Brigid laughed happily. "No, we don't have to. We know what we mean to each other."
That night she lay in bed, thinking. Her memory had been jogged by the conversation at the dinner table. In particular she remembered what it was like spending a night in jail with Laura and other demonstrators—the fear of impending punishment, the concern for her parents, the lack of sleep, the stink of armpits and excrement. Having Laura with her at least gave her some company, but it didn't give her much relief because she knew they were both in trouble. It was a long depressing night, but her spirits were lifted the next morning by the appearance of Kieran who had come to bail them out. They were carrying no identification, and like the others they had refused to provide any information about themselves. To get them released, Kieran had to reveal their names, but only on the condition that their parents wouldn't be contacted because he was taking responsibility for them. It must have helped that he was wearing clerical clothes, and though he was only a seminarian the police must have assumed that he was a priest. At that time, as Catholics, they respected priests.
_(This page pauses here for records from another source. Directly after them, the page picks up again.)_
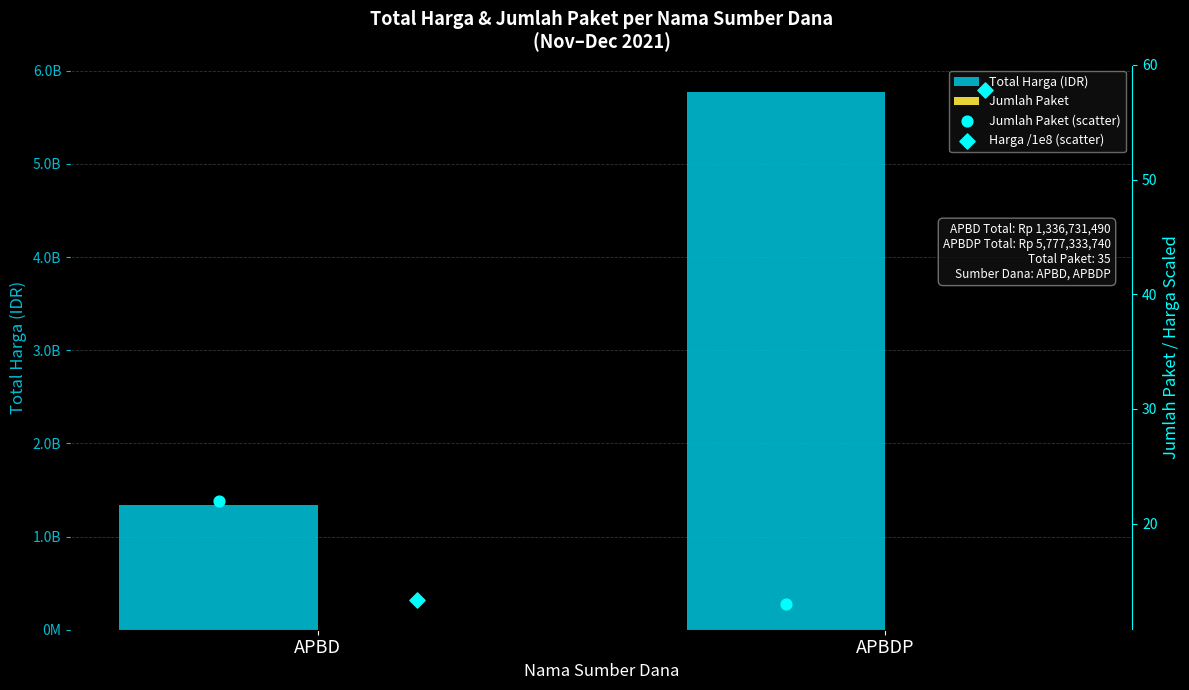

Which series has the largest Y range (max minus min)?

Total Harga (IDR)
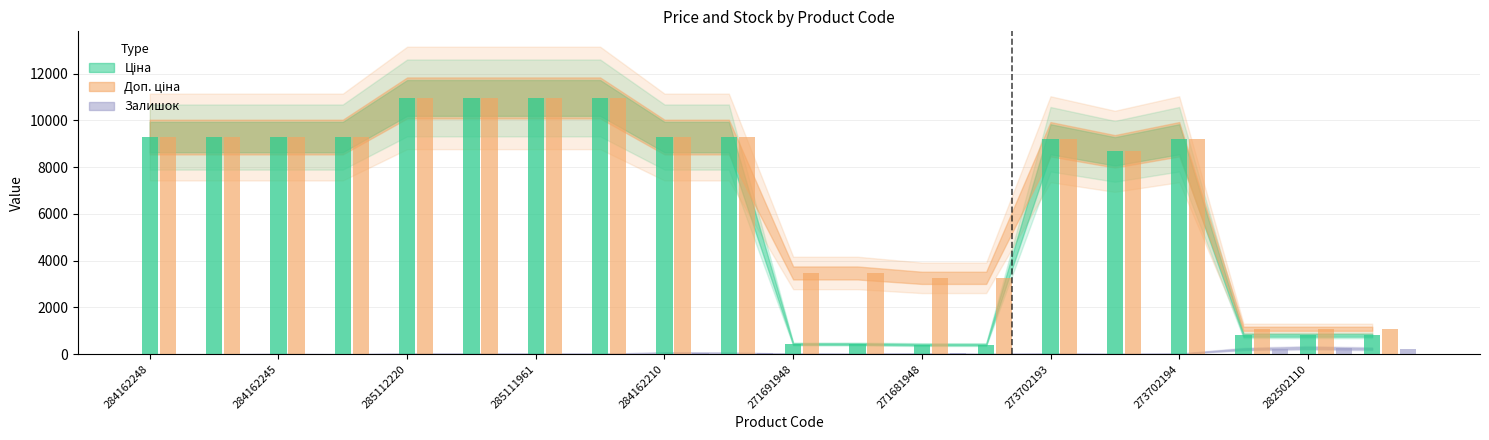

What is the difference between the highest and lowest values at 285111961?

10947.4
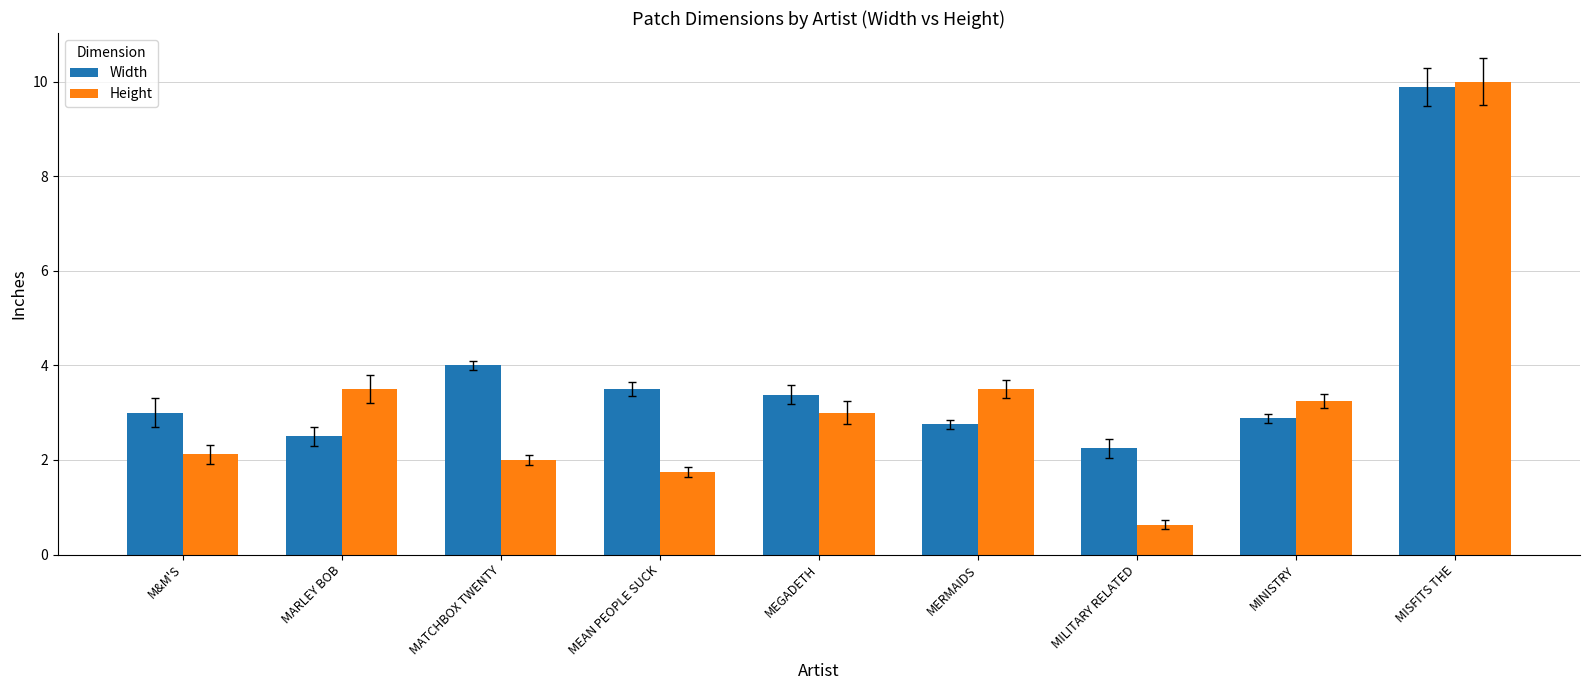

What is the spread (max minus min) of values at MEGADETH?

0.4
For all his natural charisma Kieran was only twenty-five then, not much older than her daughter now. Of course, she herself was only twenty, and she looked up to Kieran as if he was from an older generation. She hadn't seen him in many years, but she had followed his career from the time when he resumed his Jesuit formation to when he published his latest book. He was now a highly regarded thinker in the fields of theology and ethics, a professor at Fordham University, and a popular speaker at events attended by Catholics who believed that their church should play a greater role in achieving social justice.
The questions from her daughter and comments from her mother made Brigid think about what she had lost. In a way, it was her innocence, or at least illusions associated with a state of innocence. Along with her fellow demonstrators she believed that with the message of love and peace she could change the world by convincing the government to end the war. Though she still believed she could change the world, now it was by helping people recover from their wounds of war. The main illusion she had lost was that she could change the world on a larger scale. But she still believed that Kieran, through his teaching, writing, and speaking, could change the world on a larger scale, and that he could convince the government to pursue policies of peace and justice. He was still the beacon that showed the way.